Copy each entry below exactly as it appears.

____ INFORMATION PROVIDED

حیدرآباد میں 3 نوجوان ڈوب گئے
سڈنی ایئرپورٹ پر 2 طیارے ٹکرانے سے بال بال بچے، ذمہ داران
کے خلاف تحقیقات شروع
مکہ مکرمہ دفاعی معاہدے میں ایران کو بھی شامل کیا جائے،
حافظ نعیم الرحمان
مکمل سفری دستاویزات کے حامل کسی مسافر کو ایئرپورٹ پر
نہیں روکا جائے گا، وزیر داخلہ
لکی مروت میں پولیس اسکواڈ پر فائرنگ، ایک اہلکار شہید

________

> ANSWER BOX
حیدرآباد میں 3 نوجوان ڈوب گئے
سڈنی ایئرپورٹ پر 2 طیارے ٹکرانے سے بال بال بچے، ذمہ داران
کے خلاف تحقیقات شروع
مکہ مکرمہ دفاعی معاہدے میں ایران کو بھی شامل کیا جائے،
حافظ نعیم الرحمان
مکمل سفری دستاویزات کے حامل کسی مسافر کو ایئرپورٹ پر
نہیں روکا جائے گا، وزیر داخلہ
لکی مروت میں پولیس اسکواڈ پر فائرنگ، ایک اہلکار شہید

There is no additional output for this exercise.